Insomma, life in plastic is fantastic ma anche meno grazie e prego. Uno studio recentemente pubblicato su Journal of Food Composition and Analysis dall’ANSES, agenzia francese per la sicurezza alimentare, ha preso in esame i due contenitori in oggetto e misurato densità e presenza di microplastiche all’interno. I numeri sono più che eloquenti.
Ok, ma chi è il colpevole?
Numeri, dicevamo. Gli scienziati hanno rilevato una media di circa 100 particelle di microplastica per litro nelle bottiglie di vetro comunemente utilizzate per birra e bibite: una cifra che va dalle cinque alle 50 volte tanto quella rilevata nelle bottiglie di plastica o nelle lattine di metallo. S’è ribaltata la situazione che manco Alessandro Borghese.
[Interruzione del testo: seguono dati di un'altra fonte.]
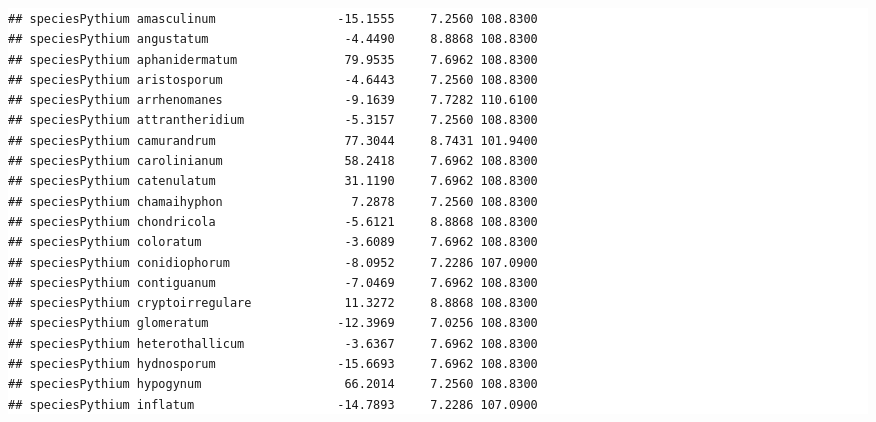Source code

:     ## speciesPythium amasculinum                 -15.1555     7.2560 108.8300
    ## speciesPythium angustatum                   -4.4490     8.8868 108.8300
    ## speciesPythium aphanidermatum               79.9535     7.6962 108.8300
    ## speciesPythium aristosporum                 -4.6443     7.2560 108.8300
    ## speciesPythium arrhenomanes                 -9.1639     7.7282 110.6100
    ## speciesPythium attrantheridium              -5.3157     7.2560 108.8300
    ## speciesPythium camurandrum                  77.3044     8.7431 101.9400
    ## speciesPythium carolinianum                 58.2418     7.6962 108.8300
    ## speciesPythium catenulatum                  31.1190     7.6962 108.8300
    ## speciesPythium chamaihyphon                  7.2878     7.2560 108.8300
    ## speciesPythium chondricola                  -5.6121     8.8868 108.8300
    ## speciesPythium coloratum                    -3.6089     7.6962 108.8300
    ## speciesPythium conidiophorum                -8.0952     7.2286 107.0900
    ## speciesPythium contiguanum                  -7.0469     7.6962 108.8300
    ## speciesPythium cryptoirregulare             11.3272     8.8868 108.8300
    ## speciesPythium glomeratum                  -12.3969     7.0256 108.8300
    ## speciesPythium heterothallicum              -3.6367     7.6962 108.8300
    ## speciesPythium hydnosporum                 -15.6693     7.6962 108.8300
    ## speciesPythium hypogynum                    66.2014     7.2560 108.8300
    ## speciesPythium inflatum                    -14.7893     7.2286 107.0900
La dottoranda Iseline Chaib, che ha condotto la ricerca, è stata candida e sincera: “Ci aspettavamo il risultato opposto”. E pure noi dott.ssa Chaib, a dire il vero. Ma chi è il colpevole? “Abbiamo notato che nel vetro le particelle che emergevano dai campioni avevano la stessa forma, lo stesso colore e la stessa composizione polimerica – quindi la stessa plastica – della vernice sulla parte esterna dei tappi che sigillano le bottiglie di vetro”.
Un esame più attento ha rivelato una serie di numerosissimi e minuscoli (abbastanza da essere invisibili a occhio nudo) graffi sui tappi, probabilmente dovuto all’attrito durante la conservazione in scaffale o in dispensa. Sfrega sfrega, insomma, ed ecco che le particelle di plastica prendono a staccarsi e scivolare dentro la bottiglia e – ça va sans dire – all’interno della bibita di turno.
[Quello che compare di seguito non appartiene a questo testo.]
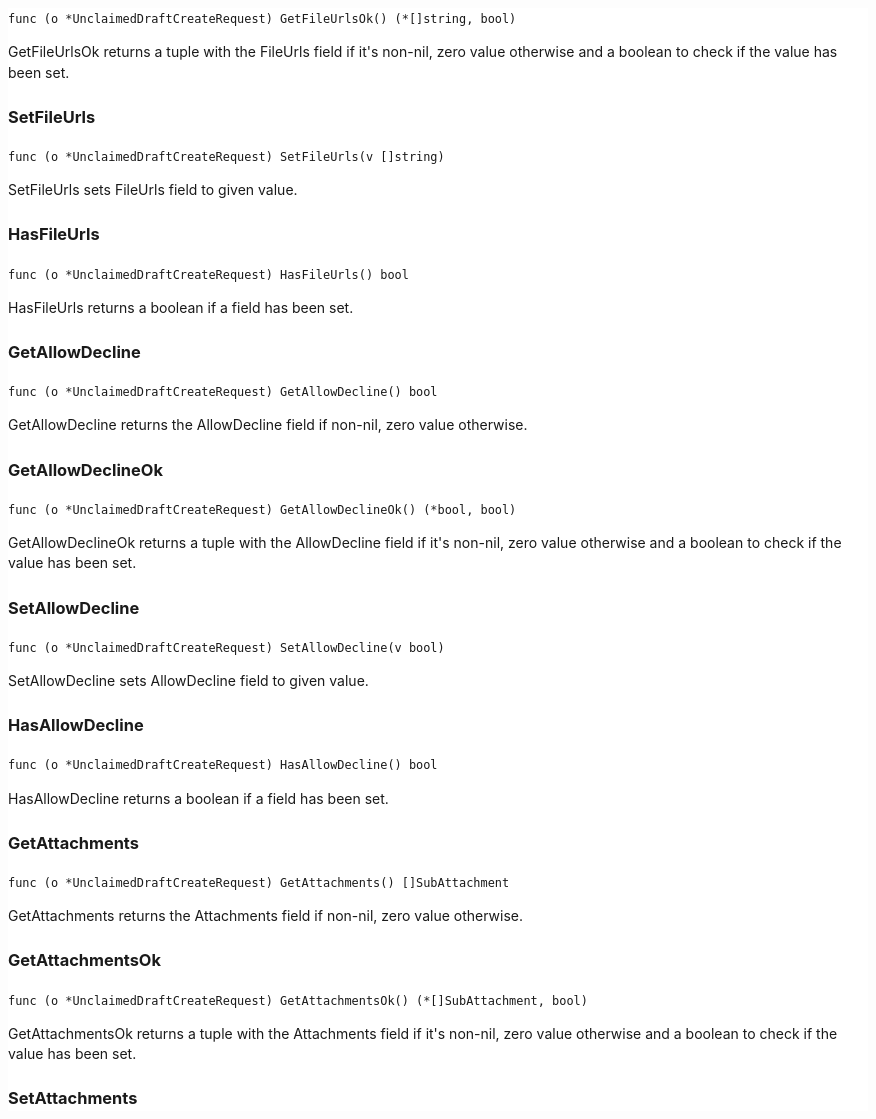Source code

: `func (o *UnclaimedDraftCreateRequest) GetFileUrlsOk() (*[]string, bool)`

GetFileUrlsOk returns a tuple with the FileUrls field if it's non-nil, zero value otherwise
and a boolean to check if the value has been set.

### SetFileUrls

`func (o *UnclaimedDraftCreateRequest) SetFileUrls(v []string)`

SetFileUrls sets FileUrls field to given value.

### HasFileUrls

`func (o *UnclaimedDraftCreateRequest) HasFileUrls() bool`

HasFileUrls returns a boolean if a field has been set.

### GetAllowDecline

`func (o *UnclaimedDraftCreateRequest) GetAllowDecline() bool`

GetAllowDecline returns the AllowDecline field if non-nil, zero value otherwise.

### GetAllowDeclineOk

`func (o *UnclaimedDraftCreateRequest) GetAllowDeclineOk() (*bool, bool)`

GetAllowDeclineOk returns a tuple with the AllowDecline field if it's non-nil, zero value otherwise
and a boolean to check if the value has been set.

### SetAllowDecline

`func (o *UnclaimedDraftCreateRequest) SetAllowDecline(v bool)`

SetAllowDecline sets AllowDecline field to given value.

### HasAllowDecline

`func (o *UnclaimedDraftCreateRequest) HasAllowDecline() bool`

HasAllowDecline returns a boolean if a field has been set.

### GetAttachments

`func (o *UnclaimedDraftCreateRequest) GetAttachments() []SubAttachment`

GetAttachments returns the Attachments field if non-nil, zero value otherwise.

### GetAttachmentsOk

`func (o *UnclaimedDraftCreateRequest) GetAttachmentsOk() (*[]SubAttachment, bool)`

GetAttachmentsOk returns a tuple with the Attachments field if it's non-nil, zero value otherwise
and a boolean to check if the value has been set.

### SetAttachments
È poi interessante notare come le microplastiche nostre protagoniste siano state trovate anche all’interno del vino. Questo, spiegano gli scienziati, è però “ancora da spiegare“. E non si tratta di una caso di contaminazione isolato: appena un paio di mesi fa uno studio ha svelato che nelle vendemmie europee ci sono livelli “allarmanti” di inquinanti eterni.